[Asia Round-up] Avoid setting dangerous precedent
The Liberal Democratic Party and New Komeito have started talks over the Abe administration’s bid to scrap the government’s traditional interpretation of the Constitution that Japan cannot exercise the right to collective self-defense. Prime Minister Shinzo Abe wants to allow the nation to be able to use force to counter an attack on a country with close ties with Japan even if Japan itself is not directly under attack. New Komeito should not accept Abe’s initiative because it represents an effort to discard — without any Diet discussions — a constitutional interpretation that was established through Diet debates over decades and a 1981 Cabinet decision that Japan cannot exercise the right to collective self-defense.
The Abe-led LDP is trying to win over New Komeito by saying that even after the constitutional interpretation is reversed, Japan will exercise the right to collective self-defense only in a limited way. The Abe administration reportedly plans to make it clear that Japan will limit the Self Defense Forces’ activities within Japan’s territorial waters and international waters, ruling out in principle the dispatch of the SDF to other countries’ territories, territorial waters or territorial space.
But Abe reportedly will only announce such intentions verbally in the Diet, rather than as a documented policy. This cannot possibly serve as a brake to limit the scope of the SDF’s activities because a future administration could easily adopt a new decision to expand the scope. In a nutshell, exercising the right to collective self-defense means to engage in a military action for the sake of another country. But such an interpretation cannot be derived from the Constitution’s Article 9, which renounces war as a sovereign right of the nation and the threat or use of force as means of settling international disputes, and does not recognize the right of belligerency of the state.
One of the missions reportedly contemplated by the Abe administration as an example of the exercise of the right to collective self-defense is SDF disposal of mines laid in the Persian Gulf, acting on the request of the United States as part of a military operation in the region. But such an action on Japan’s part would amount to participation in the military conflict and waging war against the country that laid the mines.

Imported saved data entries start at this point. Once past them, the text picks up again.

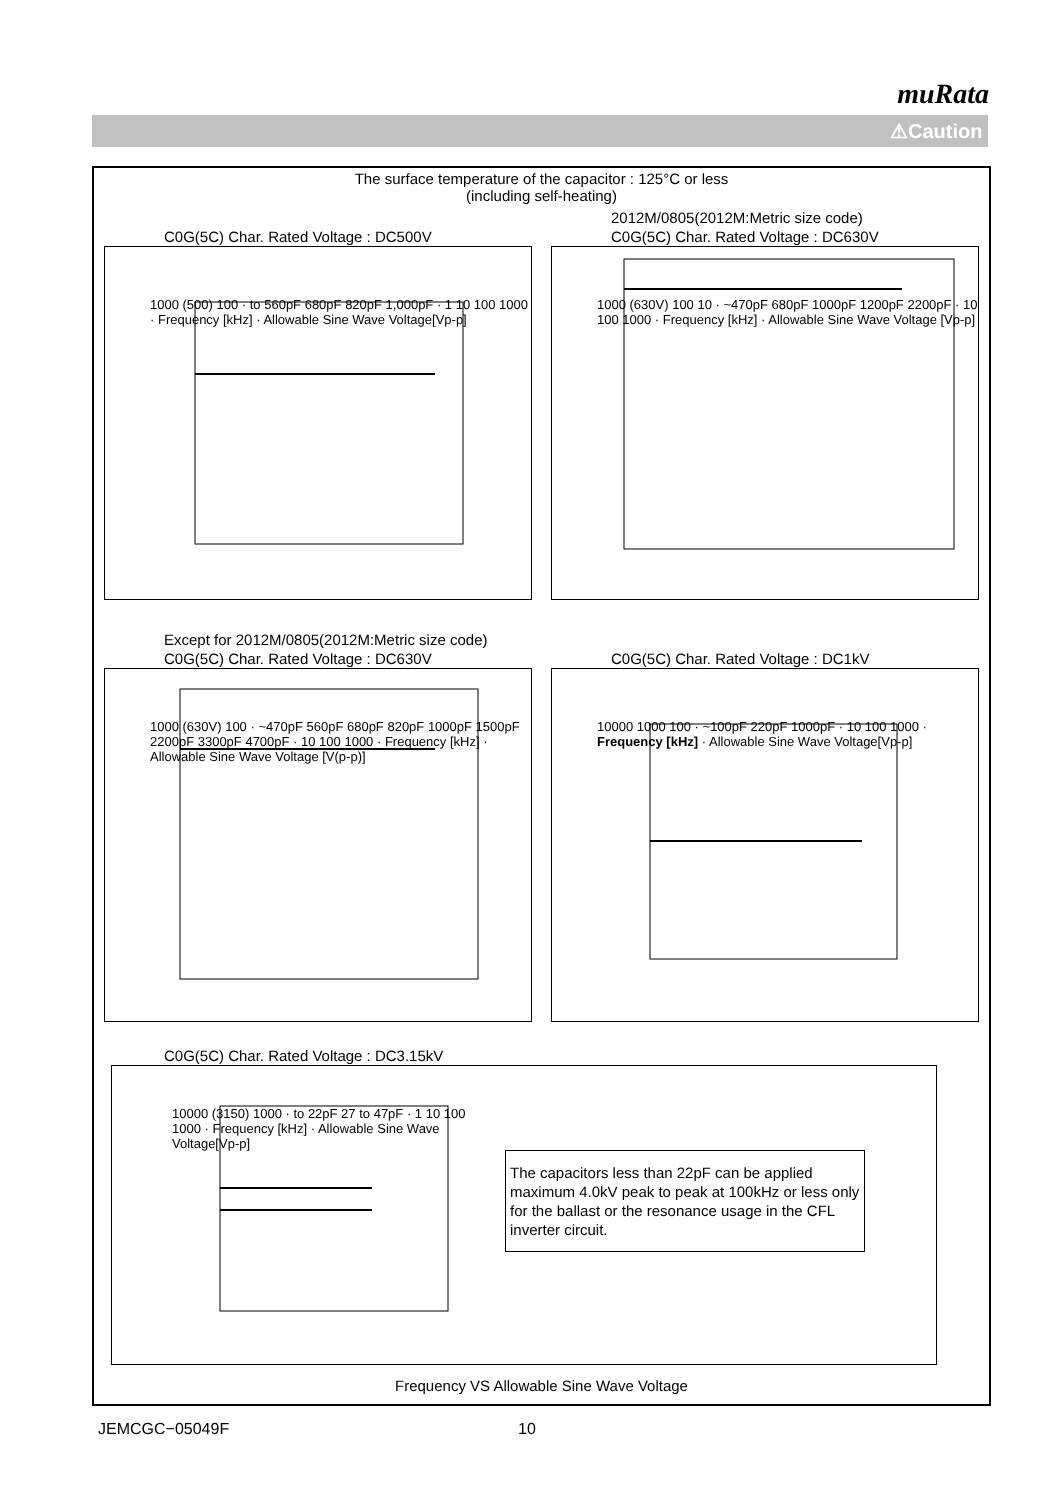muRata
⚠Caution
The surface temperature of the capacitor : 125°C or less
(including self-heating)
C0G(5C) Char. Rated Voltage : DC500V
1000 (500) 100 · to 560pF 680pF 820pF 1,000pF · 1 10 100 1000 · Frequency [kHz] · Allowable Sine Wave Voltage[Vp-p]
2012M/0805(2012M:Metric size code)
C0G(5C) Char. Rated Voltage : DC630V
1000 (630V) 100 10 · ~470pF 680pF 1000pF 1200pF 2200pF · 10 100 1000 · Frequency [kHz] · Allowable Sine Wave Voltage [Vp-p]
Except for 2012M/0805(2012M:Metric size code)
C0G(5C) Char. Rated Voltage : DC630V
1000 (630V) 100 · ~470pF 560pF 680pF 820pF 1000pF 1500pF 2200pF 3300pF 4700pF · 10 100 1000 · Frequency [kHz] · Allowable Sine Wave Voltage [V(p-p)]
C0G(5C) Char. Rated Voltage : DC1kV
10000 1000 100 · ~100pF 220pF 1000pF · 10 100 1000 · Frequency [kHz] · Allowable Sine Wave Voltage[Vp-p]
C0G(5C) Char. Rated Voltage : DC3.15kV
10000 (3150) 1000 · to 22pF 27 to 47pF · 1 10 100 1000 · Frequency [kHz] · Allowable Sine Wave Voltage[Vp-p]
Frequency VS Allowable Sine Wave Voltage
The capacitors less than 22pF can be applied maximum 4.0kV peak to peak at 100kHz or less only for the ballast or the resonance usage in the CFL inverter circuit.
JEMCGC−05049F 10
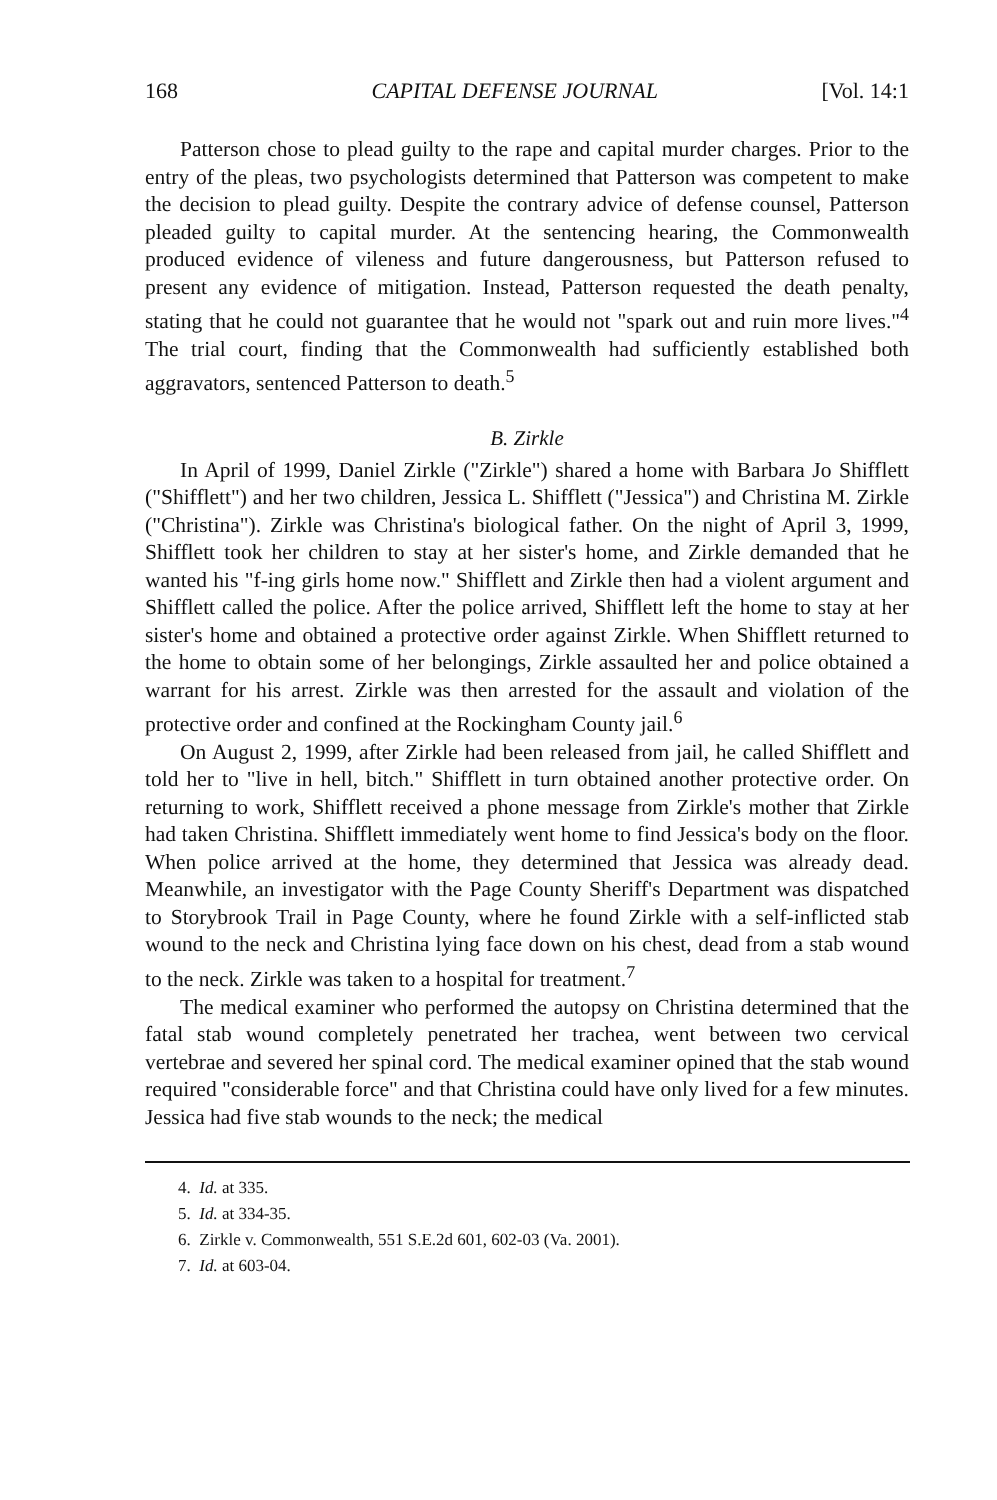168 CAPITAL DEFENSE JOURNAL [Vol. 14:1
Patterson chose to plead guilty to the rape and capital murder charges. Prior to the entry of the pleas, two psychologists determined that Patterson was competent to make the decision to plead guilty. Despite the contrary advice of defense counsel, Patterson pleaded guilty to capital murder. At the sentencing hearing, the Commonwealth produced evidence of vileness and future dangerousness, but Patterson refused to present any evidence of mitigation. Instead, Patterson requested the death penalty, stating that he could not guarantee that he would not "spark out and ruin more lives."<sup>4</sup> The trial court, finding that the Commonwealth had sufficiently established both aggravators, sentenced Patterson to death.<sup>5</sup>
B. Zirkle
In April of 1999, Daniel Zirkle ("Zirkle") shared a home with Barbara Jo Shifflett ("Shifflett") and her two children, Jessica L. Shifflett ("Jessica") and Christina M. Zirkle ("Christina"). Zirkle was Christina's biological father. On the night of April 3, 1999, Shifflett took her children to stay at her sister's home, and Zirkle demanded that he wanted his "f-ing girls home now." Shifflett and Zirkle then had a violent argument and Shifflett called the police. After the police arrived, Shifflett left the home to stay at her sister's home and obtained a protective order against Zirkle. When Shifflett returned to the home to obtain some of her belongings, Zirkle assaulted her and police obtained a warrant for his arrest. Zirkle was then arrested for the assault and violation of the protective order and confined at the Rockingham County jail.<sup>6</sup>
On August 2, 1999, after Zirkle had been released from jail, he called Shifflett and told her to "live in hell, bitch." Shifflett in turn obtained another protective order. On returning to work, Shifflett received a phone message from Zirkle's mother that Zirkle had taken Christina. Shifflett immediately went home to find Jessica's body on the floor. When police arrived at the home, they determined that Jessica was already dead. Meanwhile, an investigator with the Page County Sheriff's Department was dispatched to Storybrook Trail in Page County, where he found Zirkle with a self-inflicted stab wound to the neck and Christina lying face down on his chest, dead from a stab wound to the neck. Zirkle was taken to a hospital for treatment.<sup>7</sup>
The medical examiner who performed the autopsy on Christina determined that the fatal stab wound completely penetrated her trachea, went between two cervical vertebrae and severed her spinal cord. The medical examiner opined that the stab wound required "considerable force" and that Christina could have only lived for a few minutes. Jessica had five stab wounds to the neck; the medical
4. Id. at 335.
5. Id. at 334-35.
6. Zirkle v. Commonwealth, 551 S.E.2d 601, 602-03 (Va. 2001).
7. Id. at 603-04.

In the talks with New Komeito, the LDP is attempting to draw on the 1959 Supreme Court ruling on the so-called Sunagawa incident, in which seven people opposing expansion of the U.S. Air Force’s Sungawa base in a Tokyo suburb were charged with entering the base, as a means to justify the Abe administration’s bid. Although the Tokyo District Court acquitted the defendants by declaring that the stationing of U.S. forces in Japan violates the war-renouncing Article 9 of the Constitution, the Supreme Court reversed the ruling. In convicting the seven, the ruling said that Japan can take necessary measures for self-defense to maintain its peace and security and to secure its existence. LDP deputy chief Masahiko Komura said that the “necessary measures” mentioned in the ruling includes the exercise of the right to collective self-defense. Abe has also started using the same argument.
But this logic is far-fetched and should be dismissed. The focus of the trial was on whether the stationing of U.S. forces in Japan was constitutional, and the Supreme Court ruling did not deal with the issue of whether Japan can exercise the right to collective self-defense.
There is also an argument that the Supreme Court ruling is invalid because the chief justice met with U.S. Ambassador to Japan Douglas MacArthur II several times prior to the ruling and hinted that the lower court ruling would be reversed — in apparent violation of Article 76 of the Constitution, which in part says that “all judges should be independent in the exercise of their conscience.”
The LDP, Komura and Abe should drop their baseless argument and instead pay serious attention to the fact that even after the Supreme Court ruling, the government has time and again made it clear that if Japan is invaded, it will fight back the enemy with the use of minimum necessary force on the condition that there are no other means to repel the attack. This a declaration that Japan will take a “defense-only” defense posture based on the right to individual self-defense, meaning that Japan will not deploy the SDF overseas for military operations and will not allow the SDF to have the capability to launch a strategic attack on another country.
The Abe administration is trying to kill — by a mere Cabinet decision alone — a constitutional interpretation that has been backed by Diet debates over several decades. What it is trying to do is nothing other than undermining a normal process of parliamentary and constitutional democracy. Once the administration’s attempt succeeds, it may give rise to a situation in which any administration can virtually supersede what is written in the Constitution by just making a Cabinet decision.
Diet members of the LDP — along with New Komeito — should be aware of this danger and put a stop to the Abe administration’s move. At the very least, the two parties should press the Abe administration to accept Diet discussions on the issue. Local assemblies also should adopt resolutions opposing the Abe administration’s move to discard the constitutional interpretation in question.